[Kutipan Berita]
▼
Kemnaker Tegaskan RI Tidak Mengenal Sistem Upah ‘No Work, No Pay’

Kemnaker Tegaskan RI Tidak Mengenal Sistem Upah ‘No Work, No Pay’

JawaPos.com– Direktur Jenderal Pembinaan Hubungan Industrial dan Jaminan Sosial Tenaga Kerja Kementerian Ketenagakerjaan (Kemnaker) Indah Anggoro Putri menegaskan bahwa Indonesia tidak mengenal sistem pengupahan ‘no work, no pay’ atau tidak bekerja tidak dibayar. Hal ini disampaikan guna merespons permintaan pengusaha agar bisa memberlakukan asas no work no pay untuk meminimalisir dampak Pemutusan Hubungan Kerja (PHK).

“Negara ini tidak mengenal istilah (pengupahan) no work, no pay,” kata Indah Anggoro Putri dalam konferensi pers di Jakarta, Jumat (6/1).

Ia menjelaskan, jika perusahaan mengalami kesulitan finansial dapat menyelesaikannya dengan menggelar dialog bipartrit bersama pegawai. Kemudian, hasil dari dialog tersebut dapat dicatat secara tertulis dan dilaporkan ke Dinas Tenaga Kerja (Disnaker) setempat.

“Jadi, Kalau ada kebijakan fleksibilitas jam kerja dan upah itu harus berdasarkan kesepakatan bipartit antara pengusaha dan pekerja. Hasilnya harus tertulis kesepakatannya, kemudian dicatat ke Dinas Tenaga Kerja,” jelasnya.

Diberitakan sebelumnya, Badan Pusat Statistik (BPS) mencatat industri tekstil kehilangan 50 ribu pekerja pada periode Agustus 2022. Bahkan, badai pemutusan hubungan kerja (PHK) masih akan terus menghantui imbas kurangnya daya beli dunia dan domestik Indonesia.
▲
[Entri data tersimpan]
▼
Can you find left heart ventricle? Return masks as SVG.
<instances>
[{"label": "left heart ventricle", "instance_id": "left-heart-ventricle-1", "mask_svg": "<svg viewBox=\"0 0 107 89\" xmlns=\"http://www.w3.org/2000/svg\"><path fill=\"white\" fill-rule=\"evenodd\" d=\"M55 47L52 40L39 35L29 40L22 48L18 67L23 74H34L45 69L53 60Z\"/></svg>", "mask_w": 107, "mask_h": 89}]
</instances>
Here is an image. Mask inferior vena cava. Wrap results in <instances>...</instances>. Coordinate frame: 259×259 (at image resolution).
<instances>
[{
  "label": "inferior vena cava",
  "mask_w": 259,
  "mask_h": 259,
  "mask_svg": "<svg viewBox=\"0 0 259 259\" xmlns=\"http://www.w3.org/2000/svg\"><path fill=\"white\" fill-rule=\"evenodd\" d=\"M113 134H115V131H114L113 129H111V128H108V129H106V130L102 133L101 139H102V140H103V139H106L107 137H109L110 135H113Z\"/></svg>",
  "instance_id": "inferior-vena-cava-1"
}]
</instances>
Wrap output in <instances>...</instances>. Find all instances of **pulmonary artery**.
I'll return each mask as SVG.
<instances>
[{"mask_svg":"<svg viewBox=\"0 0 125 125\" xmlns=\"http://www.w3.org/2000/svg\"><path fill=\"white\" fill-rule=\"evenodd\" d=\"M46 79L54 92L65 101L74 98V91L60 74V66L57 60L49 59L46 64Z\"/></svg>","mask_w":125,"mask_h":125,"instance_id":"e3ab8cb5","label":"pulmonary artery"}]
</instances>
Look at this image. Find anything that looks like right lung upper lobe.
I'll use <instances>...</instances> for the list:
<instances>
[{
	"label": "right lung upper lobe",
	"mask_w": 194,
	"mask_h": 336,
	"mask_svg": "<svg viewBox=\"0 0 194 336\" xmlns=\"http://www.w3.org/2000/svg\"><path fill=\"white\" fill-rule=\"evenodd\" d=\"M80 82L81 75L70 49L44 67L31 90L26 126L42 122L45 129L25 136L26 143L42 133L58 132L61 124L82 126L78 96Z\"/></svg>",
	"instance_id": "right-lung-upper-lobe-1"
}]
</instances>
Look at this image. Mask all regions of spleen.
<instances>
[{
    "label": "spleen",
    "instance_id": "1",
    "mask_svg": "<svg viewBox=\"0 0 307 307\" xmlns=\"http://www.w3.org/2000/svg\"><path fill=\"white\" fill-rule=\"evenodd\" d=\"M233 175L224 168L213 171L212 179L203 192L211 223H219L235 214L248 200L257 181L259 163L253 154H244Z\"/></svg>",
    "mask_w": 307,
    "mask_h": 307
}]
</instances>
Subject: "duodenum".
▲
[Tugas yang Diminta 1] Menurut BPS, berapa pekerja yang hilang dari industri tekstil pada periode Agustus 2022 dalam berita tentang upah no work, no pay?
[Tugas yang Diminta 2] Teruskan berita tentang upah no work, no pay itu mulai dari kalimat terakhirnya.
Item-item ini tidak diperlukan.

[Hasil Tugas 1] Industri tekstil kehilangan 50 ribu pekerja.

[Hasil Tugas 2]
Wakil Ketua Umum Asosiasi Pertekstilan Indonesia, Anne Patricia Sutanto mengatakan, guna meminimalkan dampak PHK tahun 2023 pengusaha meminta Kementerian Ketenagakerjaan (Kemnaker) untuk menerbitkan peraturan menteri ketenagakerjaan atau permenaker tentang jam kerja fleksibel atau flexible working hours. Ini dilakukan agar pihaknya bisa memberlakukan asas ‘no work, no pay’.

Anne yang juga mewakili para pengusaha yang tergabung dalam APINDO, API, APRISINDO serta Asosiasi Garmen yang dimiliki oleh Korea dan Jepang meminta Menteri Ketenagakerjaan (Menaker) Ida Fauziyah untuk merilis aturan agar perusahaan bisa memberlakukan jam kerja minimal 30 jam seminggu.

“Saat ini kan undang-undang kita menyatakan 40 jam seminggu. Untuk mengurangi jumlah PHK supaya fleksibilitas itu ada dengan asas no work no pay saat tidak bekerja,” kata Anne dalam rapat dengar pendapat dengan Komisi IX DPR RI dan Menaker, Selasa (8/11).

Lebih lanjut, ia juga meminta dukungan kepada Komisi IX DPR RI untuk merestui aturan yang harapannya bisa dikeluarkan menaker. Sehingga perusahaan bisa mengurangi jumlah orang yang terkena PHK.

“Oleh karena itu kami mohon kepada komisi IX untuk mengurangi jumlah orang yang di PHK bisa merestui adanya suatu kebijakan dari kemnaker dalam bentuk permenaker sehingga bisa diterima oleh buyers atau global brands yang selalu menginginkan adanya rules of law dari social compliance dari dunia usaha,” ujarnya.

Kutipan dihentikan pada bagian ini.